- About this exercise: In the data below, find each line that contains the word "Sensor" and copy it.

⁂

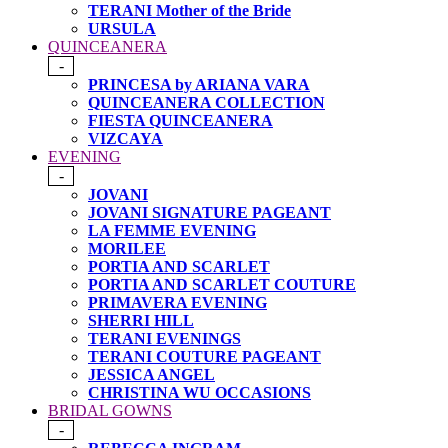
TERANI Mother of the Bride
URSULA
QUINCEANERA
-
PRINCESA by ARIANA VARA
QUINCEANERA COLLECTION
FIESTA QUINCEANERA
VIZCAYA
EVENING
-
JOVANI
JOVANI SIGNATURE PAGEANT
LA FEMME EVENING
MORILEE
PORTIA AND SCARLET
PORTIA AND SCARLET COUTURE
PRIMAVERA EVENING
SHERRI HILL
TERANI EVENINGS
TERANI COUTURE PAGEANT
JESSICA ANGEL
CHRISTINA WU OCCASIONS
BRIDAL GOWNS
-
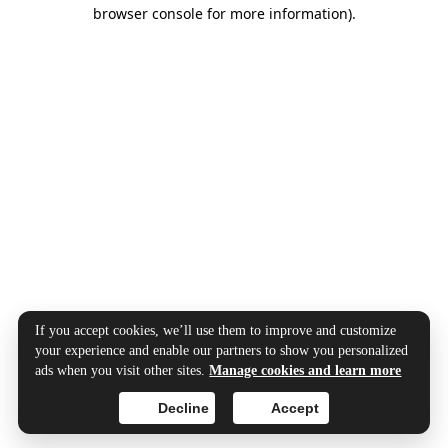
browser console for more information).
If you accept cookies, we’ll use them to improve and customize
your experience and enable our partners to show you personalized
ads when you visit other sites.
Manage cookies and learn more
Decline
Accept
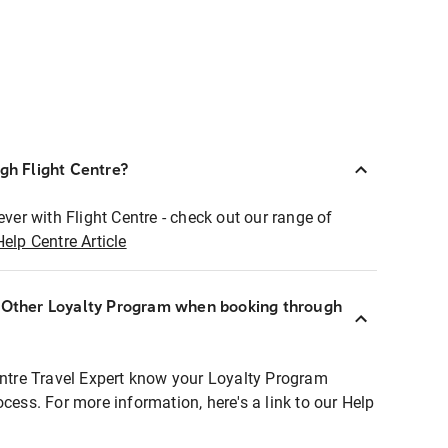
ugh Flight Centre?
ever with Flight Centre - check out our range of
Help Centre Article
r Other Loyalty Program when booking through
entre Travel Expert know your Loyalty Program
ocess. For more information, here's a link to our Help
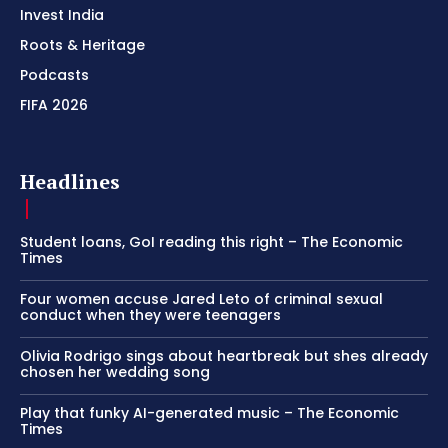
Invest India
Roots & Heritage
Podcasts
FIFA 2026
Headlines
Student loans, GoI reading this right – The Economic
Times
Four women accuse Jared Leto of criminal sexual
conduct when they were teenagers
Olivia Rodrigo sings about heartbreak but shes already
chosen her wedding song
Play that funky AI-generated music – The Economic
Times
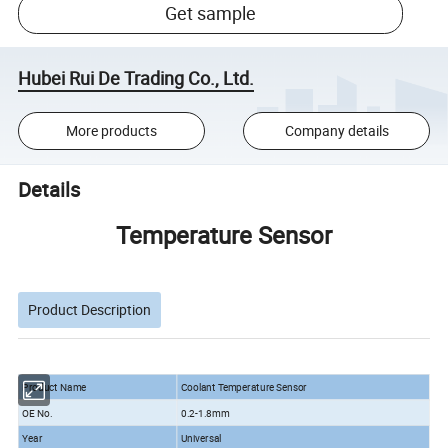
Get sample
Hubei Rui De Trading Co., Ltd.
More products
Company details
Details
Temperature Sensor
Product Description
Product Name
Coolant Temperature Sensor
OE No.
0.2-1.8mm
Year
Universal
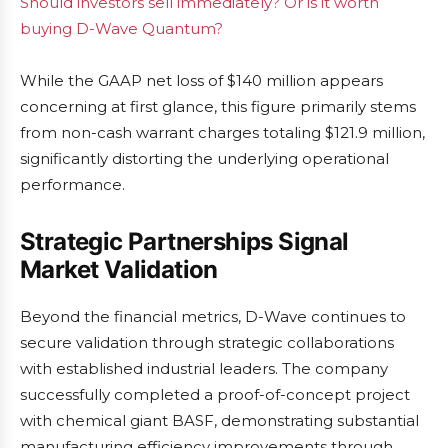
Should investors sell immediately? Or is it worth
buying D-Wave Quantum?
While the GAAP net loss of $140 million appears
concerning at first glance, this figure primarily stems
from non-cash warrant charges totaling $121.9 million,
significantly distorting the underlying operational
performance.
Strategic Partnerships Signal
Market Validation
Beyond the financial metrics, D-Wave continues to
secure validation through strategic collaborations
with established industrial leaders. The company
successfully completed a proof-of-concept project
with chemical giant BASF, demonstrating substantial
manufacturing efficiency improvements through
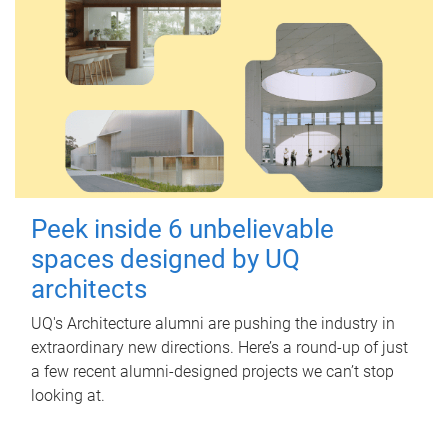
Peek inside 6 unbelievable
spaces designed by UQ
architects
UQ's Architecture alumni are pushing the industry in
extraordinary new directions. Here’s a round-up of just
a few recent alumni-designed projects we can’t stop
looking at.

⁂

- Response to this task:
Temperature Sensor
Coolant Temperature Sensor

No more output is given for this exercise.